I know the turbo is a problem now, but, I did not know back then. Everyone has written off these engines for hard work. They are still in use by the military likely because they were the low bidder. The aftermarket solution was turbomaster and more fuel. Gets some results but same near gas engine MPG loaded.

Changing the turbo gets better MPG while loaded. As said above the engine is not working as hard for the same hill climbs as shown by improved MPG and less cooling fan use.

So there is a lot you can get out of a 6.5 esp if you 'unload' the engine by getting rid of the factory turbo. This elusive fact is becoming common knowledge for the few people left that will work a 6.5 vs. use it as a daily driver. Even as a DD it is a joy to have a top end from the engine.

GM is known for ruining the diesel market with the 5.7. So imagine for a moment that, yes, they screwed up some design aspects of the 6.2, 6.5, early Duramax, and LLY, engines badly. Cost cutting, bad design, wrong engine for application, pick a scapegoat. Simply ask what good is a fuel filter and look again on what GM used and the issues resulting from no water separator etc.
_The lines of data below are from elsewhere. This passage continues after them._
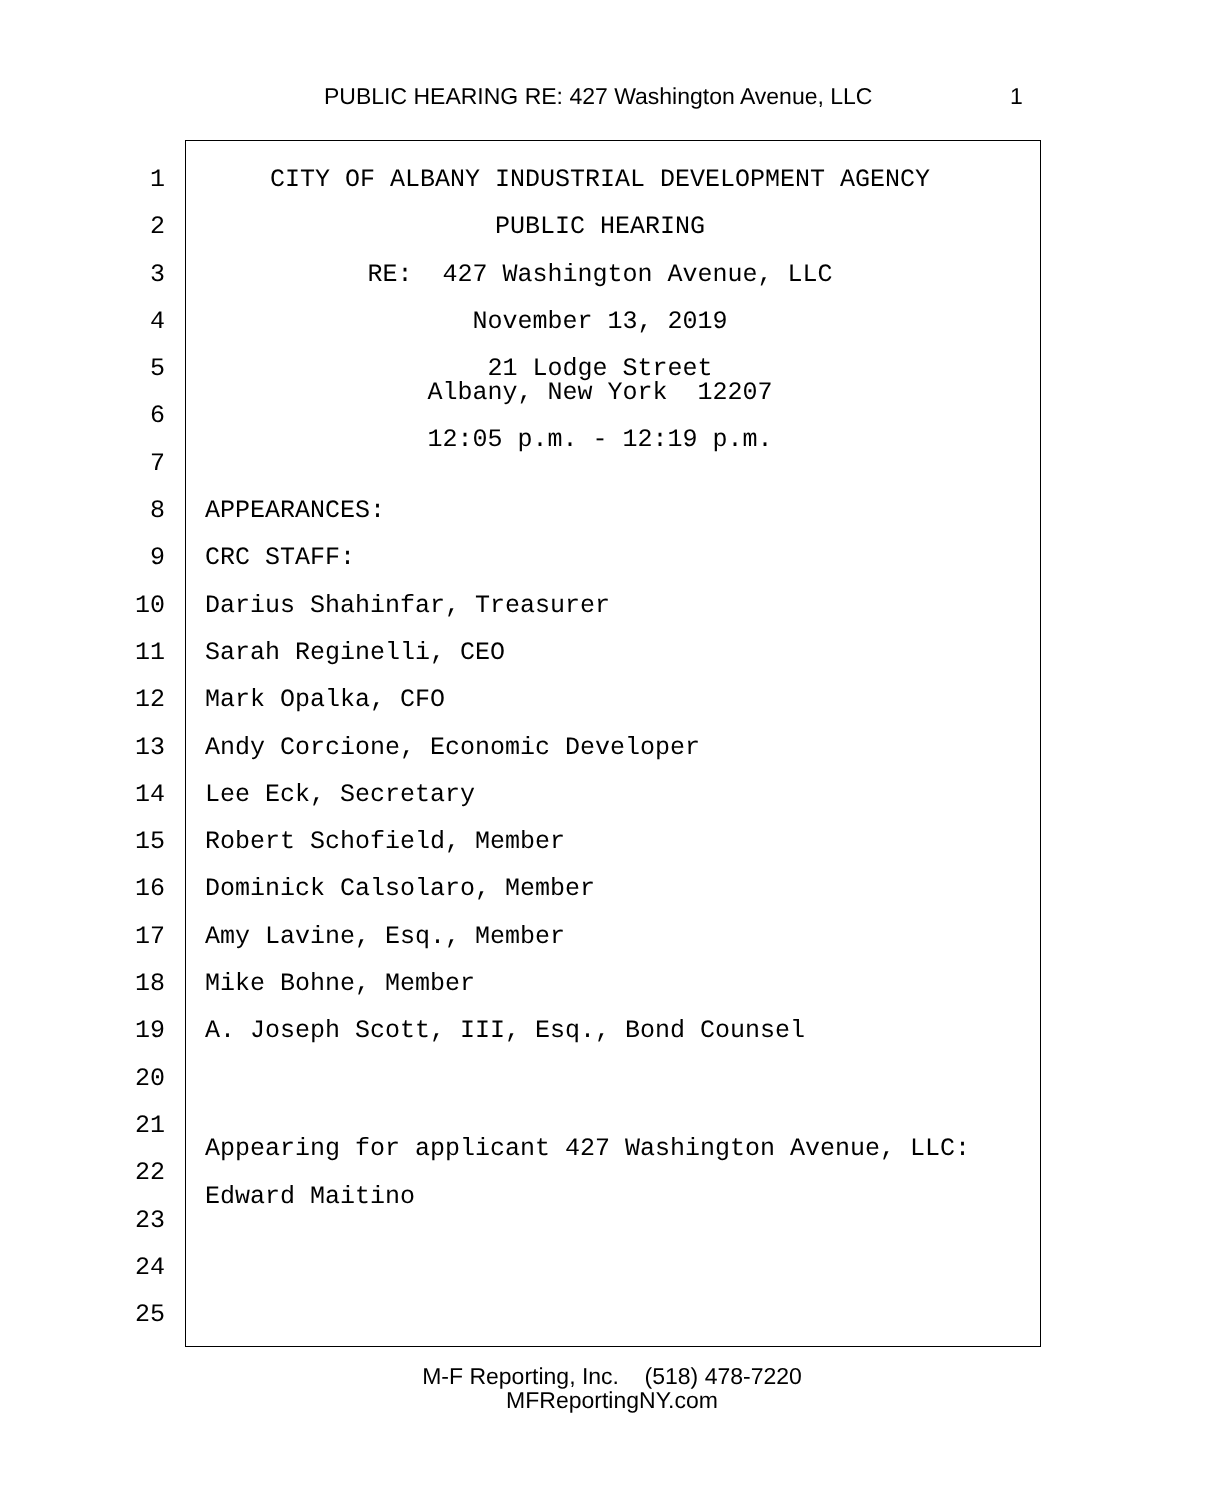PUBLIC HEARING RE: 427 Washington Avenue, LLC 1
1 CITY OF ALBANY INDUSTRIAL DEVELOPMENT AGENCY
2 PUBLIC HEARING
3 RE: 427 Washington Avenue, LLC
4 November 13, 2019
5 21 Lodge Street Albany, New York 12207
6
7
12:05 p.m. - 12:19 p.m.
8 APPEARANCES:
9 CRC STAFF:
10 Darius Shahinfar, Treasurer
11 Sarah Reginelli, CEO
12 Mark Opalka, CFO
13 Andy Corcione, Economic Developer
14 Lee Eck, Secretary
15 Robert Schofield, Member
16 Dominick Calsolaro, Member
17 Amy Lavine, Esq., Member
18 Mike Bohne, Member
19 A. Joseph Scott, III, Esq., Bond Counsel
20
21
22 Appearing for applicant 427 Washington Avenue, LLC:
23 Edward Maitino
24
25
M-F Reporting, Inc. (518) 478-7220
MFReportingNY.com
In any case I may use a little too much shock treatment to help others think outside the box. Just think about what 3 MPG over 550 miles a day cost me in extra fuel wasted and maybe my attitude is understandable.
 
Doing those things that correct inherent issues or improve the basic systems is where I am starting. A number of things are listed on this site that are already in process. Have only had the truck for a little over a month. Started with new sensors, the GP's and injectors, the GP controller overide, and lift pump to WTS mod. These are just to get it to start and run as well as a "stock" system can. The later model water pump, fan, harmonic balancer and PMD relocate are to solve known issues, (and thanks for the reccommendation on who makes a good balancer).

Then I will be adding the gauges and get my own "plot" of how well it is doing.

A 3 1/2" SS down tube to muffler is on the way, crossover, high flow muffler and tail pipe are next. When installed I will do a new comparison.

Then the IC and a comparison. I thought about Air to Air and water mist but my personal choice is the water to air IC.

When I get to that point I will think about a turbo change or perhaps some exhaust manifold work.
 
When I began my 6.5 journey in 2000 with my 1st 6.5 I was told it had to have a IC, yes with the GM turbo you need one because it is so inefficient at higher power loads, since going ATT my IC is on my shelf, and knowing what I know now I would have gone with it as a mod long before some of the other mods I've done over the years.

To top my worries off I was told by some knowledgeable folks back in the day my 98 "oil squirter" block was the worst of the worst, that was at 36K miles, I'm at 230K on it now and my "at risk" engine with bolt on stuff only thus far still pulling strong as ever and on par with an unmodified DMax.

I have (2) 98 6.5s one in a burb and the other in a K1500 truck would not trade them for a DMax because os the simplicity to maintain them and availability of basically low cost parts should I ever have a catastrophic failure.
 
You're on the right track, the exh. is the first step in letting it breath.